I answered as Princess Bari: “Today is the anniversary of my grandfather's death.”

“Bari stays up all night mourning. The next day, as evening approaches, she lets down her hair again, draws fresh water from the well and falls to the ground, weeping and wailing.”

“Why are you crying this time?”

My turn again: “Today is the anniversary of my grandmother's death.”

“On the third night, she mourns again.”

“Why are you crying this time?”

“Today is the anniversary of my father's death.”

“The next night she flops down and cries again, and he asks her what significance that day has.”

“Today is the anniversary of my mother's death.”

Grandmother grumbled comically: “ ‘Huh!
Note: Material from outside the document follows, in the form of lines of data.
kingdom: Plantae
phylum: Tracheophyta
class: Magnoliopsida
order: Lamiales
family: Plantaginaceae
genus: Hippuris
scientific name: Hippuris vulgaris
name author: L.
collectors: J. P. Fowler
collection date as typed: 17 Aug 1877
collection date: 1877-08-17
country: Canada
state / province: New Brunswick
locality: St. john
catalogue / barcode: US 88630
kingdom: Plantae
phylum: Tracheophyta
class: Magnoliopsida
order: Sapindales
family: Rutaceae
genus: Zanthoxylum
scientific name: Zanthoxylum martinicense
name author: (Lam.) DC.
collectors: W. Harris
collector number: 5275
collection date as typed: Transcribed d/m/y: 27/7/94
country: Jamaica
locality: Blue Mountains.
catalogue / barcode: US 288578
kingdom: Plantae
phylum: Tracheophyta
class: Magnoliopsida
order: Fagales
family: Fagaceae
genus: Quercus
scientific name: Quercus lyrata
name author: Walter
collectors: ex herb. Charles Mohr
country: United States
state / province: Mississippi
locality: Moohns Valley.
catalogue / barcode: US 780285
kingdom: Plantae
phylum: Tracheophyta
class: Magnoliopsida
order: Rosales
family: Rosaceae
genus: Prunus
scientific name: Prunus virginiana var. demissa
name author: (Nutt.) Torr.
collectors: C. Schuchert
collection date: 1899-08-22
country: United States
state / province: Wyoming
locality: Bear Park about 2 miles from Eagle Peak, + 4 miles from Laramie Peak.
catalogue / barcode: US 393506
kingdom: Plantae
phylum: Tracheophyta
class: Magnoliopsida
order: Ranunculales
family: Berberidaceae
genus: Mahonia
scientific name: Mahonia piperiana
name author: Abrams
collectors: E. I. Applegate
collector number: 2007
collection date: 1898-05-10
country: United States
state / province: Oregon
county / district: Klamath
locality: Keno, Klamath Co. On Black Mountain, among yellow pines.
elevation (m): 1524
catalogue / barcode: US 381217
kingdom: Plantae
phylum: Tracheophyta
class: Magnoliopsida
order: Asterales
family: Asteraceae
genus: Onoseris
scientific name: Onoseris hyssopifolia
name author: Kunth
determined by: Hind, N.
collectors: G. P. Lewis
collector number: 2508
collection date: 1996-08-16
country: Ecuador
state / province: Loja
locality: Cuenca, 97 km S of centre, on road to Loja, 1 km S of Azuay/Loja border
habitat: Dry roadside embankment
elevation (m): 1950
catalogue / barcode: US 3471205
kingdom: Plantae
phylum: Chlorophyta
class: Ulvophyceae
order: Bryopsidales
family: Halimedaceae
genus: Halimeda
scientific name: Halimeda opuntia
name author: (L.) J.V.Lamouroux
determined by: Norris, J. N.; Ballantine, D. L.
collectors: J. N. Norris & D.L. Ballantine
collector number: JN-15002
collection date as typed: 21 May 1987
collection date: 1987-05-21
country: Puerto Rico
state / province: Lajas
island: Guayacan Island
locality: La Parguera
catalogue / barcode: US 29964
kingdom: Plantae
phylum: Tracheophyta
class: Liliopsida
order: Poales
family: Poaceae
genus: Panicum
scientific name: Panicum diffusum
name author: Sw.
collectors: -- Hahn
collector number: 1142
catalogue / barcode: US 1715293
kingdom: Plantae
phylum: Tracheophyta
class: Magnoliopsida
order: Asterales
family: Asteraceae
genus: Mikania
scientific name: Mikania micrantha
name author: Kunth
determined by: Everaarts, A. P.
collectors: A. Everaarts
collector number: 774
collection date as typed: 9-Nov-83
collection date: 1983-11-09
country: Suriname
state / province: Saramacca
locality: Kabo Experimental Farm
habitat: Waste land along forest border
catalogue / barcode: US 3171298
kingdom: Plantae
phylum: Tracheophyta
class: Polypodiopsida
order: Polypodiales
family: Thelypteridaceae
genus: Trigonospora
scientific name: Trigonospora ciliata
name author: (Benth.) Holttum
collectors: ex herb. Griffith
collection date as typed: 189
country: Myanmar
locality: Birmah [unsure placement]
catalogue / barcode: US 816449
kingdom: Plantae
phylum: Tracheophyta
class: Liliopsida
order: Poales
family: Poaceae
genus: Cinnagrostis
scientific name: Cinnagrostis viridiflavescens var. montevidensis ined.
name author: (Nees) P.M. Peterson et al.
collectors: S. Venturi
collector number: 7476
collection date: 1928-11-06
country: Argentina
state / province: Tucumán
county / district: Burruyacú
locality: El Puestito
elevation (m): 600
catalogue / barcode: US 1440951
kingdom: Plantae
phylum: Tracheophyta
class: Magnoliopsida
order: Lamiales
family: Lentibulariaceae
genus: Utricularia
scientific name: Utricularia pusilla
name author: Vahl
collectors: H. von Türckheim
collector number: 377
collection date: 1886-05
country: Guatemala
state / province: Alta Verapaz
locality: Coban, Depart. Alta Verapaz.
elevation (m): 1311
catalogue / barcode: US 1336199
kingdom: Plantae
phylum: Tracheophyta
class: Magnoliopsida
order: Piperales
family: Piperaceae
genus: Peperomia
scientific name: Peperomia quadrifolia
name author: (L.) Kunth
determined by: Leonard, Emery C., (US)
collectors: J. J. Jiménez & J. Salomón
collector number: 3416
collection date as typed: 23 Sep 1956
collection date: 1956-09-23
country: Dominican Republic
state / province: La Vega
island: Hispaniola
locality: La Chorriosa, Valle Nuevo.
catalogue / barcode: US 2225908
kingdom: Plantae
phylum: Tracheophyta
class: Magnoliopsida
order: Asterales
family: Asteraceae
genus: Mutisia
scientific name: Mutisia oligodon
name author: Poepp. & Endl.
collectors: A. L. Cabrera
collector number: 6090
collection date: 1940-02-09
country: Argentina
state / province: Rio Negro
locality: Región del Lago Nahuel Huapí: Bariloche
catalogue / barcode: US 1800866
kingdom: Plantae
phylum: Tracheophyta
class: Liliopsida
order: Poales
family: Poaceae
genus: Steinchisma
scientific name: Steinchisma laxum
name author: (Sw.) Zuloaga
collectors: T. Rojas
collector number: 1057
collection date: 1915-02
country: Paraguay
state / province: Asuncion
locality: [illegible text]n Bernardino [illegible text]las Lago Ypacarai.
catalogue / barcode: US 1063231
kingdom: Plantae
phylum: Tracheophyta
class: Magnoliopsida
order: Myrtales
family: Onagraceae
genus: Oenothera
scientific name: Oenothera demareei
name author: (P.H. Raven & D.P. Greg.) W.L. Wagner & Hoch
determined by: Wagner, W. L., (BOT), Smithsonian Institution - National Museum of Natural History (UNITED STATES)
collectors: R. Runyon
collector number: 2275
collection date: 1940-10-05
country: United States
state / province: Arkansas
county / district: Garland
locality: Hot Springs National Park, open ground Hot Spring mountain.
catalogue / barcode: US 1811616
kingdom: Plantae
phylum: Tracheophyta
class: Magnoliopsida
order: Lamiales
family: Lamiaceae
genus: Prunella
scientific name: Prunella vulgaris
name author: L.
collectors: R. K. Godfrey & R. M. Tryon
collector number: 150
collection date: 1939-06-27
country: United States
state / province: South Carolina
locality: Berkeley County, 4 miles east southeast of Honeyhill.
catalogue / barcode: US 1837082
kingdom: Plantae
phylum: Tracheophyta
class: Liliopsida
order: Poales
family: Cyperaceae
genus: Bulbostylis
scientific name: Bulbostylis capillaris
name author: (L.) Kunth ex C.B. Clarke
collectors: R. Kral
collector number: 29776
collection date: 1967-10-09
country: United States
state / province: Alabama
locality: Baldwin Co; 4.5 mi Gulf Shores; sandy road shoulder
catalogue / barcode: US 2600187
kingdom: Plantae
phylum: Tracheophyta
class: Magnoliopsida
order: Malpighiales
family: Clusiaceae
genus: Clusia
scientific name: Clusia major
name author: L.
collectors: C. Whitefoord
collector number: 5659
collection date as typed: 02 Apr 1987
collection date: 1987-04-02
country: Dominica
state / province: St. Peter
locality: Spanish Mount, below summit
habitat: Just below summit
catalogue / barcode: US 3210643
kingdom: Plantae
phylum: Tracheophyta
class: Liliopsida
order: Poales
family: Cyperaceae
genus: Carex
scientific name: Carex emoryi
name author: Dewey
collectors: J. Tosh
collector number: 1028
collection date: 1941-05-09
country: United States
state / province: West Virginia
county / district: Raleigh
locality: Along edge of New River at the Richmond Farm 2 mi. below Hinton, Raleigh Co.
Did your whole family get the plague? How did they all die one after the other like that?' Then the fifth night rolls around …”

“Grandma, Princess Bari has to marry the totem now, right? What does she do?”

“Well, first, she pleads with him.”

I continued in Bari's voice: “I beg you! If you and I are to marry, then we must pray to our ancestors first. But how can we do that in this messy, dusty old house? We'll hold memorial rites for our ancestors today, and cleanse and purify ourselves for the next three days. After that, we'll be ready for a proper wedding ceremony. I'll clean the house and sweep the floor, while you go chop us some firewood.”

“How dare you order me to chop wood?”

“Why aren't you leaving?”

“I'm afraid you'll run away.”

Grandmother took over Bari's part: “ ‘You idiot! How on earth would I get away from you? I can't go anywhere, so hurry off. I'll tie this thread around my wrist and give the other end to you … so hurry off now.' She begins cleaning the house and sweeping the floor. The stupid fool leaves. But he comes rushing back before it's even lunchtime, looking like he's fallen and cut and bruised himself along the way.”